START DATASET ENTRIES

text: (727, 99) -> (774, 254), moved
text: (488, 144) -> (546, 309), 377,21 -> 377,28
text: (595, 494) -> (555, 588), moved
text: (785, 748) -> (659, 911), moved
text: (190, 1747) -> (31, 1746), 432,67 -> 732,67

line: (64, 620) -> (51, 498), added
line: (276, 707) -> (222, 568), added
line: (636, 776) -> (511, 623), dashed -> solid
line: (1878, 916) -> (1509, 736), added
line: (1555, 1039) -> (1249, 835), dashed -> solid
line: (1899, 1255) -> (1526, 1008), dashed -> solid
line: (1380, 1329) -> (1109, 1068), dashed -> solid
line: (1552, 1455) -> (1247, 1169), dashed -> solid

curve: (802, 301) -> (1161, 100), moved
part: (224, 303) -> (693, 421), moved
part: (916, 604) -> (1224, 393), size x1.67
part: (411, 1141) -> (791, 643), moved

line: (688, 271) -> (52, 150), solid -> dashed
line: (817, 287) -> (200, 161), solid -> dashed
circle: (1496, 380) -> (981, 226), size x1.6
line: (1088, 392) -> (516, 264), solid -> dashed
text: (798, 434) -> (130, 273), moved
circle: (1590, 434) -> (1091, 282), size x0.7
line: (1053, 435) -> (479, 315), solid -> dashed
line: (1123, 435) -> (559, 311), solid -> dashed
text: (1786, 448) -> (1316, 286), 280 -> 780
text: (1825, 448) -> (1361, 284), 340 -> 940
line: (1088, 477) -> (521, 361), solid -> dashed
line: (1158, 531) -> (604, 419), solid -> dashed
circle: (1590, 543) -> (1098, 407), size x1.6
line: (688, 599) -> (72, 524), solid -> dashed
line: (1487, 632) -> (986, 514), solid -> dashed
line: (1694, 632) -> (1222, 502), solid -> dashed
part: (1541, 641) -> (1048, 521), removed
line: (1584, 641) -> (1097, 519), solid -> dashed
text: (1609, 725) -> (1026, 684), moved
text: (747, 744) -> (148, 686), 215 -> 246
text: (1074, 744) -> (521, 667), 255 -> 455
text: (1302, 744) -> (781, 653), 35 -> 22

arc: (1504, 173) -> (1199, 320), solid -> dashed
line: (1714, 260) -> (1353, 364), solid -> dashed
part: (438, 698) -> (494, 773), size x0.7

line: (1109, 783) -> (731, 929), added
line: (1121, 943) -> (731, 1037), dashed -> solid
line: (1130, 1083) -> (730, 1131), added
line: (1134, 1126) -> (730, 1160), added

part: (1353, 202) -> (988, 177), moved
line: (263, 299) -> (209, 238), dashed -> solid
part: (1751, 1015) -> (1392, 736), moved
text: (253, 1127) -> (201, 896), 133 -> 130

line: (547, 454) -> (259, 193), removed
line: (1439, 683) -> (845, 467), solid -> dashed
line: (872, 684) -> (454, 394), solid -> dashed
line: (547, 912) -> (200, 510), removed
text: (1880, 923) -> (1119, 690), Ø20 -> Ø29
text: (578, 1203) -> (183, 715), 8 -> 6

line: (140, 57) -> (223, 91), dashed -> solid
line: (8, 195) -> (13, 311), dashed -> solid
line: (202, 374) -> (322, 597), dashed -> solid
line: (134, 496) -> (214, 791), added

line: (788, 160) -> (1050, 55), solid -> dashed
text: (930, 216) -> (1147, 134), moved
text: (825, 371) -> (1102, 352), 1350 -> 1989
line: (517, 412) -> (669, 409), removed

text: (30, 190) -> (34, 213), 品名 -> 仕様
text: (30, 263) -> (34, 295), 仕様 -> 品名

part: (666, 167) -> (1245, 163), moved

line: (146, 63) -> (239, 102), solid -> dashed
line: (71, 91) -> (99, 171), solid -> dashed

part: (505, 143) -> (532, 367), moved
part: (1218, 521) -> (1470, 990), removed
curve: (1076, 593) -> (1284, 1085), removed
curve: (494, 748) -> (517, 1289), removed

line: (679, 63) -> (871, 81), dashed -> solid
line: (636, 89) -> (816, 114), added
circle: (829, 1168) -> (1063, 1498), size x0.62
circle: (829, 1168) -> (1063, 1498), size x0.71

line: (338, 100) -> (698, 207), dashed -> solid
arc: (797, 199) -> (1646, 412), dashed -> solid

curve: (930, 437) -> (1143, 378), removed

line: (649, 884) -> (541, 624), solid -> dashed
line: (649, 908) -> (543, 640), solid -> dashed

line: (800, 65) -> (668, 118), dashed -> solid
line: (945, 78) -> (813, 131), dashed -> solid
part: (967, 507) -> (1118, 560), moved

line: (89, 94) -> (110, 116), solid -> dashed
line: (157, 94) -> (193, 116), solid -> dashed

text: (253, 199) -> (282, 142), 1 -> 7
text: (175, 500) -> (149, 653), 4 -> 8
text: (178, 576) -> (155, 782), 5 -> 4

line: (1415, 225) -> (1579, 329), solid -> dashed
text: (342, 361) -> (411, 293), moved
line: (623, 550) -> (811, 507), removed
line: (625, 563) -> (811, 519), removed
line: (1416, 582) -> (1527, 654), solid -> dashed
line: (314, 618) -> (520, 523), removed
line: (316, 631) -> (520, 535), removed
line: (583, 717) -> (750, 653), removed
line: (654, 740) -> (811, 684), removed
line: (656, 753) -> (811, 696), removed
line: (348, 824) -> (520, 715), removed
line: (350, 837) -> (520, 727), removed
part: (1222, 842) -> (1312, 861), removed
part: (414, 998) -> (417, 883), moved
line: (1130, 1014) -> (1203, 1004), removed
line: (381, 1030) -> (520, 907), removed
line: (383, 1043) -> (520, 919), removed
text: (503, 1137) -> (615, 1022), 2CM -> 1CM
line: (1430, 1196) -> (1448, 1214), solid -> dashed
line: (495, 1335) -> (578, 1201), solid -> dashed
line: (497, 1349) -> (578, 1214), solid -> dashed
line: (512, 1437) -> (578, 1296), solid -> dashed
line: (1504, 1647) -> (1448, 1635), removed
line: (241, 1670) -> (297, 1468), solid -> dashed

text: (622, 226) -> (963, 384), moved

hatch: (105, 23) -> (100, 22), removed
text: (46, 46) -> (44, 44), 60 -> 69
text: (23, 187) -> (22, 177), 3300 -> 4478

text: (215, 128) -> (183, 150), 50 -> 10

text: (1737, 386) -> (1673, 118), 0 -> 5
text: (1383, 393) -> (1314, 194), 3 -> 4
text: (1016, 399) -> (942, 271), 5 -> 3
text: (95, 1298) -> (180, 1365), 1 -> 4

END DATASET ENTRIES

TASK DETAILS — Every entry, from top to bottom, should be repeated word for word.

SOLUTION FOR THIS TASK —
text: (727, 99) -> (774, 254), moved
text: (488, 144) -> (546, 309), 377,21 -> 377,28
text: (595, 494) -> (555, 588), moved
text: (785, 748) -> (659, 911), moved
text: (190, 1747) -> (31, 1746), 432,67 -> 732,67

line: (64, 620) -> (51, 498), added
line: (276, 707) -> (222, 568), added
line: (636, 776) -> (511, 623), dashed -> solid
line: (1878, 916) -> (1509, 736), added
line: (1555, 1039) -> (1249, 835), dashed -> solid
line: (1899, 1255) -> (1526, 1008), dashed -> solid
line: (1380, 1329) -> (1109, 1068), dashed -> solid
line: (1552, 1455) -> (1247, 1169), dashed -> solid

curve: (802, 301) -> (1161, 100), moved
part: (224, 303) -> (693, 421), moved
part: (916, 604) -> (1224, 393), size x1.67
part: (411, 1141) -> (791, 643), moved

line: (688, 271) -> (52, 150), solid -> dashed
line: (817, 287) -> (200, 161), solid -> dashed
circle: (1496, 380) -> (981, 226), size x1.6
line: (1088, 392) -> (516, 264), solid -> dashed
text: (798, 434) -> (130, 273), moved
circle: (1590, 434) -> (1091, 282), size x0.7
line: (1053, 435) -> (479, 315), solid -> dashed
line: (1123, 435) -> (559, 311), solid -> dashed
text: (1786, 448) -> (1316, 286), 280 -> 780
text: (1825, 448) -> (1361, 284), 340 -> 940
line: (1088, 477) -> (521, 361), solid -> dashed
line: (1158, 531) -> (604, 419), solid -> dashed
circle: (1590, 543) -> (1098, 407), size x1.6
line: (688, 599) -> (72, 524), solid -> dashed
line: (1487, 632) -> (986, 514), solid -> dashed
line: (1694, 632) -> (1222, 502), solid -> dashed
part: (1541, 641) -> (1048, 521), removed
line: (1584, 641) -> (1097, 519), solid -> dashed
text: (1609, 725) -> (1026, 684), moved
text: (747, 744) -> (148, 686), 215 -> 246
text: (1074, 744) -> (521, 667), 255 -> 455
text: (1302, 744) -> (781, 653), 35 -> 22

arc: (1504, 173) -> (1199, 320), solid -> dashed
line: (1714, 260) -> (1353, 364), solid -> dashed
part: (438, 698) -> (494, 773), size x0.7

line: (1109, 783) -> (731, 929), added
line: (1121, 943) -> (731, 1037), dashed -> solid
line: (1130, 1083) -> (730, 1131), added
line: (1134, 1126) -> (730, 1160), added

part: (1353, 202) -> (988, 177), moved
line: (263, 299) -> (209, 238), dashed -> solid
part: (1751, 1015) -> (1392, 736), moved
text: (253, 1127) -> (201, 896), 133 -> 130

line: (547, 454) -> (259, 193), removed
line: (1439, 683) -> (845, 467), solid -> dashed
line: (872, 684) -> (454, 394), solid -> dashed
line: (547, 912) -> (200, 510), removed
text: (1880, 923) -> (1119, 690), Ø20 -> Ø29
text: (578, 1203) -> (183, 715), 8 -> 6

line: (140, 57) -> (223, 91), dashed -> solid
line: (8, 195) -> (13, 311), dashed -> solid
line: (202, 374) -> (322, 597), dashed -> solid
line: (134, 496) -> (214, 791), added

line: (788, 160) -> (1050, 55), solid -> dashed
text: (930, 216) -> (1147, 134), moved
text: (825, 371) -> (1102, 352), 1350 -> 1989
line: (517, 412) -> (669, 409), removed

text: (30, 190) -> (34, 213), 品名 -> 仕様
text: (30, 263) -> (34, 295), 仕様 -> 品名

part: (666, 167) -> (1245, 163), moved

line: (146, 63) -> (239, 102), solid -> dashed
line: (71, 91) -> (99, 171), solid -> dashed

part: (505, 143) -> (532, 367), moved
part: (1218, 521) -> (1470, 990), removed
curve: (1076, 593) -> (1284, 1085), removed
curve: (494, 748) -> (517, 1289), removed

line: (679, 63) -> (871, 81), dashed -> solid
line: (636, 89) -> (816, 114), added
circle: (829, 1168) -> (1063, 1498), size x0.62
circle: (829, 1168) -> (1063, 1498), size x0.71

line: (338, 100) -> (698, 207), dashed -> solid
arc: (797, 199) -> (1646, 412), dashed -> solid

curve: (930, 437) -> (1143, 378), removed

line: (649, 884) -> (541, 624), solid -> dashed
line: (649, 908) -> (543, 640), solid -> dashed

line: (800, 65) -> (668, 118), dashed -> solid
line: (945, 78) -> (813, 131), dashed -> solid
part: (967, 507) -> (1118, 560), moved

line: (89, 94) -> (110, 116), solid -> dashed
line: (157, 94) -> (193, 116), solid -> dashed

text: (253, 199) -> (282, 142), 1 -> 7
text: (175, 500) -> (149, 653), 4 -> 8
text: (178, 576) -> (155, 782), 5 -> 4

line: (1415, 225) -> (1579, 329), solid -> dashed
text: (342, 361) -> (411, 293), moved
line: (623, 550) -> (811, 507), removed
line: (625, 563) -> (811, 519), removed
line: (1416, 582) -> (1527, 654), solid -> dashed
line: (314, 618) -> (520, 523), removed
line: (316, 631) -> (520, 535), removed
line: (583, 717) -> (750, 653), removed
line: (654, 740) -> (811, 684), removed
line: (656, 753) -> (811, 696), removed
line: (348, 824) -> (520, 715), removed
line: (350, 837) -> (520, 727), removed
part: (1222, 842) -> (1312, 861), removed
part: (414, 998) -> (417, 883), moved
line: (1130, 1014) -> (1203, 1004), removed
line: (381, 1030) -> (520, 907), removed
line: (383, 1043) -> (520, 919), removed
text: (503, 1137) -> (615, 1022), 2CM -> 1CM
line: (1430, 1196) -> (1448, 1214), solid -> dashed
line: (495, 1335) -> (578, 1201), solid -> dashed
line: (497, 1349) -> (578, 1214), solid -> dashed
line: (512, 1437) -> (578, 1296), solid -> dashed
line: (1504, 1647) -> (1448, 1635), removed
line: (241, 1670) -> (297, 1468), solid -> dashed

text: (622, 226) -> (963, 384), moved

hatch: (105, 23) -> (100, 22), removed
text: (46, 46) -> (44, 44), 60 -> 69
text: (23, 187) -> (22, 177), 3300 -> 4478

text: (215, 128) -> (183, 150), 50 -> 10

text: (1737, 386) -> (1673, 118), 0 -> 5
text: (1383, 393) -> (1314, 194), 3 -> 4
text: (1016, 399) -> (942, 271), 5 -> 3
text: (95, 1298) -> (180, 1365), 1 -> 4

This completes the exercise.